Beirat für Umwelt und Sport des Bundesumweltministeriums nimmt Arbeit auf
Franz Brümmer zum Vorsitzenden gewählt
Der Beirat für Umwelt und Sport trat am 15. Juni 2011 in Bonn zu seiner konstituierenden Sitzung zusammen und nahm seine Arbeit auf. Neben einer Anpassung der Geschäftsordnung stand vor allem die Diskussion der Schwerpunktthemen im Vordergrund. So wird sich der Beirat in dieser Legislaturperiode vor allem mit Fragen der Auswirkungen des Klimawandels auf den Sport im Freien sowie der Verknüpfung von Sport, Tourismus und Gesundheit befassen, aber sich auch den Themen Corporate Social Responsibility (CSR) und Erhaltung der Biodiversität widmen.

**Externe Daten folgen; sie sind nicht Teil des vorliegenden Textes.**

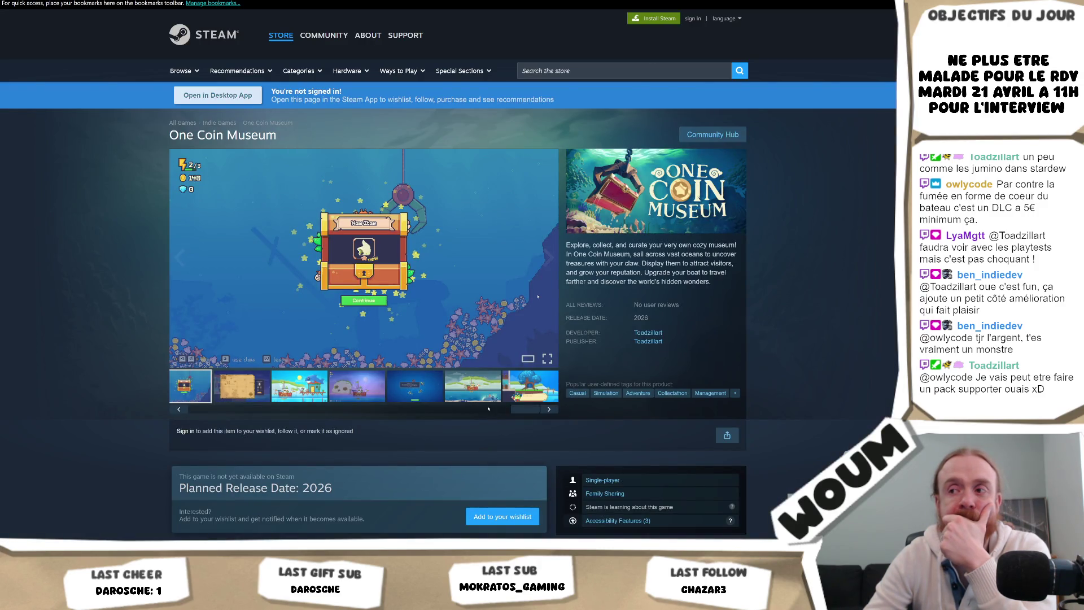
# - Browse the thumbnail strip, viewing the claw-over-reef, upgrade menu and boat-and-dock screenshots
pyautogui.moveTo(514, 410); pyautogui.dragTo(309, 416)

In ihrer Begrüßung hob die Parlamentarische Staatssekretärin im Bundesumweltministerium Ursula Heinen-Esser die Bedeutung des Beirates als ein wichtiges Beratungsgremium der Bundesregierung hervor. Sie betonte auch: „Mit dem Beirat ist eine intensive Kooperation entstanden, von der beide Seiten profitieren. Diese bewährte und erfolgreiche Zusammenarbeit soll auch in Zukunft fortgesetzt werden.“
Zum Vorsitzenden wählte der Beirat einstimmig Prof. Dr. Franz Brümmer, Vorsitzender des Kuratoriums Sport & Natur; Stellvertretende Vorsitzende sind Ute Dicks (Deutscher Wanderverband), Andreas Klages (Deutscher Olympischer Sportbund), und Helmut Opitz (Naturschutzbund Deutschland).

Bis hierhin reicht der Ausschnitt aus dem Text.